Xiao Hu never expected to make a living from the dead. For years she worked in her family business offering boat tours to tourists visiting Zhoushan, an archipelago off the east coast of China’s mainland. But in recent years her proximity to the sea, and to the temple-dotted hills of Mount Putou – one of Chinese Buddhism’s four sacred mountains – started to attract a different type of clientele.
The first time that a customer asked to use one of the boats to scatter their loved one’s remains into the East China Sea, Xiao Hu refused. She felt it was “not very pleasant” to work with the dead. But one elderly man, a Zen Buddhist, “kept asking if we could do a sea burial for him”. So after some consideration, she decided to “make his wish come true”.
In March 2022, Xiao Hu left her family business to start her own company, riding the rising tide of interest in sea burials. She normally goes out to sea two or three times a week, but in busy periods she runs up to 30 services a month.

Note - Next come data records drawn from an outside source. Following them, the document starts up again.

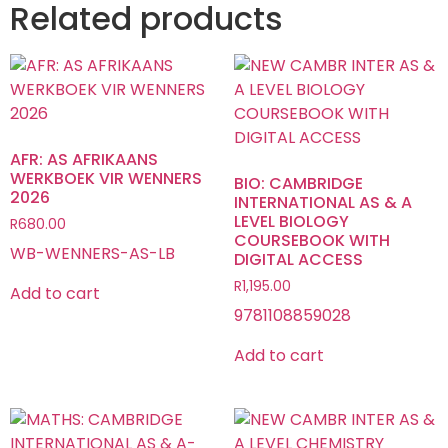
Related products
AFR: AS AFRIKAANS
WERKBOEK VIR WENNERS
BIO: CAMBRIDGE
2026
INTERNATIONAL AS & A
LEVEL BIOLOGY
R
680.00
COURSEBOOK WITH
WB-WENNERS-AS-LB
DIGITAL ACCESS
R
1,195.00
Add to cart
9781108859028
Add to cart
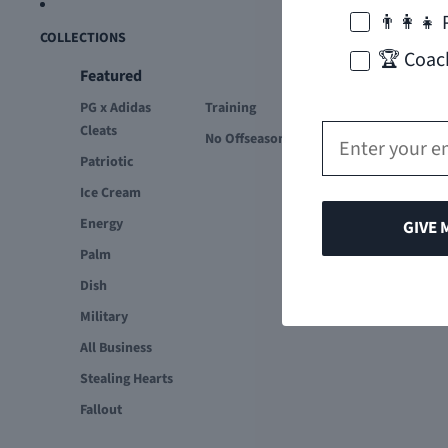
👨‍👩‍👧 
COLLECTIONS
🏆 Coac
Featured
PG x Adidas
Training
Email
Cleats
No Offseason
Patriotic
Ice Cream
Energy
GIVE 
Palm
Dish
Military
All Business
Stealing Hearts
Fallout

After Jiang Zemin, China’s former president, chose to have his ashes scattered into the mouth of the Yangtze river in December, enquiries to Xiao Hu’s company more than tripled, she says.
Most Chinese people are not Buddhists. In a culture that worships ancestors, a land burial with a tombstone is considered an important part of a person’s final rites; the tending of those sites is a fundamental way of showing filial piety to those who have passed away. But in recent years, rapid urbanisation and an ageing population have made grave plots – particularly in cities – increasingly scarce, and price tags can rise to more than 100,000 yuan (£11,700/$14,550). The authorities in Shanghai forecast that based on current burial trends, available cemetery space will run out within 15 years.

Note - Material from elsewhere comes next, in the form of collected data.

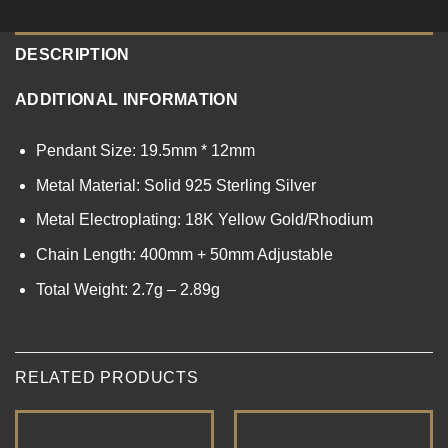
DESCRIPTION
ADDITIONAL INFORMATION
Pendant Size: 19.5mm * 12mm
Metal Material: Solid 925 Sterling Silver
Metal Electroplating: 18K Yellow Gold/Rhodium
Chain Length: 400mm + 50mm Adjustable
Total Weight: 2.7g – 2.89g
RELATED PRODUCTS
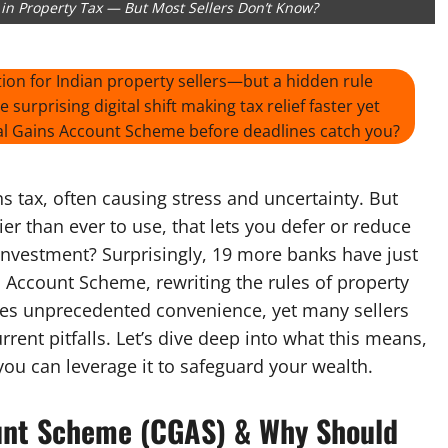
n Property Tax — But Most Sellers Don’t Know?
on for Indian property sellers—but a hidden rule
surprising digital shift making tax relief faster yet
ital Gains Account Scheme before deadlines catch you?
ins tax, often causing stress and uncertainty. But
er than ever to use, that lets you defer or reduce
einvestment? Surprisingly, 19 more banks have just
 Account Scheme, rewriting the rules of property
ses unprecedented convenience, yet many sellers
rent pitfalls. Let’s dive deep into what this means,
ou can leverage it to safeguard your wealth.
ount Scheme (CGAS) & Why Should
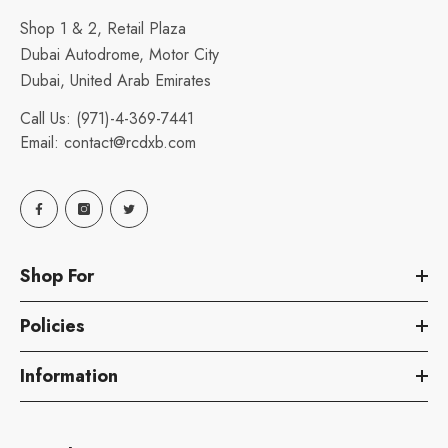
Shop 1 & 2, Retail Plaza
Dubai Autodrome, Motor City
Dubai, United Arab Emirates
Call Us:
(971)-4-369-7441
Email:
contact@rcdxb.com
Shop For
Policies
Information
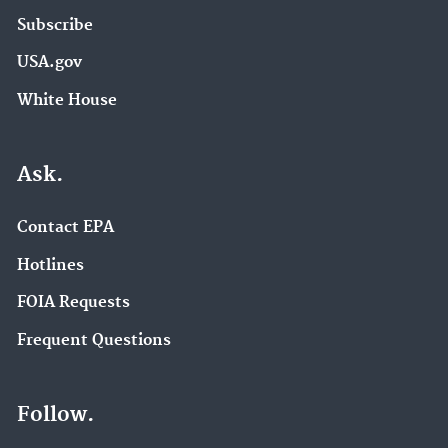
Subscribe
USA.gov
White House
Ask.
Contact EPA
Hotlines
FOIA Requests
Frequent Questions
Follow.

Mindful of overcrowded cemeteries, the government has started encouraging people to opt for alternative final resting places. In 2021 the cremation rate reached nearly 59%, up from 47% in 2015, according to the ministry of civil affairs. But urns are often still buried in formal grave sites. So some local authorities have started offering cash rewards to people who choose to scatter their relatives at sea or bury their ashes in an “ecological” manner, such as in small biodegradable containers.
State media has also started to popularise the term houyang bozang, meaning “thick care, thin funerals”, to argue that filial piety is best shown in life. In the words of one recently bereaved son interviewed last year: “One hundred prostrations after death are not worth half a day’s companionship in life.”

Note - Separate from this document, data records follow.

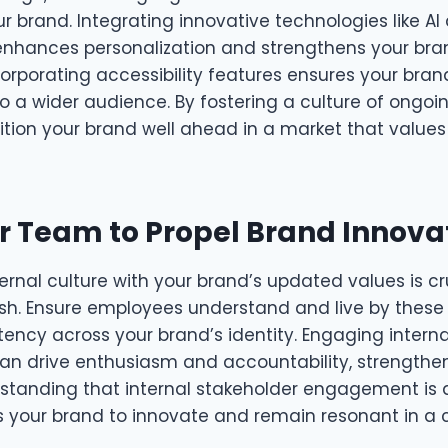
r brand. Integrating innovative technologies like AI
enhances personalization and strengthens your bran
ncorporating accessibility features ensures your brand
 a wider audience. By fostering a culture of ongoin
sition your brand well ahead in a market that value
r Team to Propel Brand Innova
ternal culture with your brand’s updated values is cr
esh. Ensure employees understand and live by these
tency across your brand’s identity. Engaging intern
 can drive enthusiasm and accountability, strengthe
tanding that internal stakeholder engagement is
 your brand to innovate and remain resonant in a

April is a particularly important month for honouring the dead. It is the month of Qingming, or tomb-sweeping festival, a national holiday on which people traditionally travel to their ancestors’ graves to clean the tombstones and burn offerings for the afterlife. In Suzhou, a city on China’s east coast, the civil affairs bureau chartered a ship to take 190 recently bereaved people out to sea for a mass burial where they bid farewell to 79 loved ones, according to a report published by local authorities. Each family received a 2,000-yuan subsidy for participating.
For those who opt for private sea burials, such as with Xiao Hu’s company, it can cost up to 10,000 yuan, or nearly double that if several family members want to attend. That is still much cheaper than a land burial. But there are practical difficulties. When Xiao Hu first started hosting the funerals, she discovered that the ashes could end up blowing around all over the place. So she started offering decomposing urns that the bereaved could drop overboard, sending the deceased deep under the waves.